Collected data
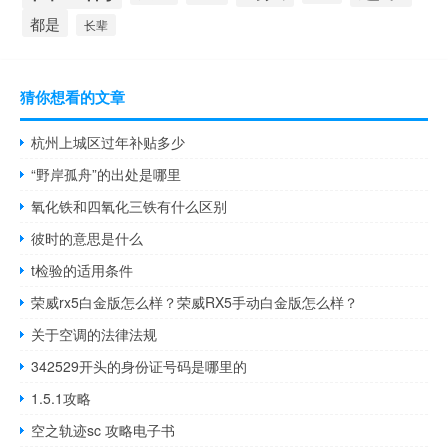
都是
长辈
猜你想看的文章
杭州上城区过年补贴多少
“野岸孤舟”的出处是哪里
氧化铁和四氧化三铁有什么区别
彼时的意思是什么
t检验的适用条件
荣威rx5白金版怎么样？荣威RX5手动白金版怎么样？
关于空调的法律法规
342529开头的身份证号码是哪里的
1.5.1攻略
空之轨迹sc 攻略电子书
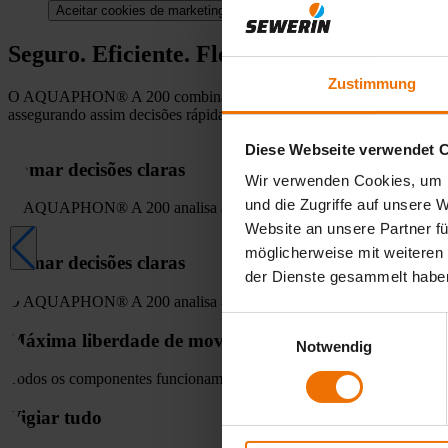
Aceitar cookies de marketing
Seguro. Eficiente. Flexível.
Zustimmung
O AQUAPHON® A 200 combina a máxima precisão de medição com uma o
assegurando assim decisões rápidas e bem fundamentadas.
Diese Webseite verwendet 
Tomar decisões claras
Wir verwenden Cookies, um I
und die Zugriffe auf unsere 
O AQUAPHON® A 200 analisa automaticamente o ruído e sugere fil
Website an unsere Partner fü
möglicherweise mit weiteren
Tomar decisões claras
der Dienste gesammelt habe
O AQUAPHON® A 200 analisa automaticamente o ruído e sugere fil
Einwilligungsauswahl
Máxima liberdade de movimentos
Notwendig
Todos os componentes funcionam sem fios - sem os incómodos cabos
Vigiar tudo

• The task: Your copy should hold every record word for word and none of the pictures.

• Response for this exercise:
都是
长辈
猜你想看的文章
杭州上城区过年补贴多少
“野岸孤舟”的出处是哪里
氧化铁和四氧化三铁有什么区别
彼时的意思是什么
t检验的适用条件
荣威rx5白金版怎么样？荣威RX5手动白金版怎么样？
关于空调的法律法规
342529开头的身份证号码是哪里的
1.5.1攻略
空之轨迹sc 攻略电子书
Aceitar cookies de marketing
Seguro. Eficiente. Flexível.
Zustimmung
O AQUAPHON® A 200 combina a máxima precisão de medição com uma o
assegurando assim decisões rápidas e bem fundamentadas.
Diese Webseite verwendet 
Tomar decisões claras
Wir verwenden Cookies, um I
und die Zugriffe auf unsere 
O AQUAPHON® A 200 analisa automaticamente o ruído e sugere fil
Website an unsere Partner fü
möglicherweise mit weiteren
Tomar decisões claras
der Dienste gesammelt habe
O AQUAPHON® A 200 analisa automaticamente o ruído e sugere fil
Einwilligungsauswahl
Máxima liberdade de movimentos
Notwendig
Todos os componentes funcionam sem fios - sem os incómodos cabos
Vigiar tudo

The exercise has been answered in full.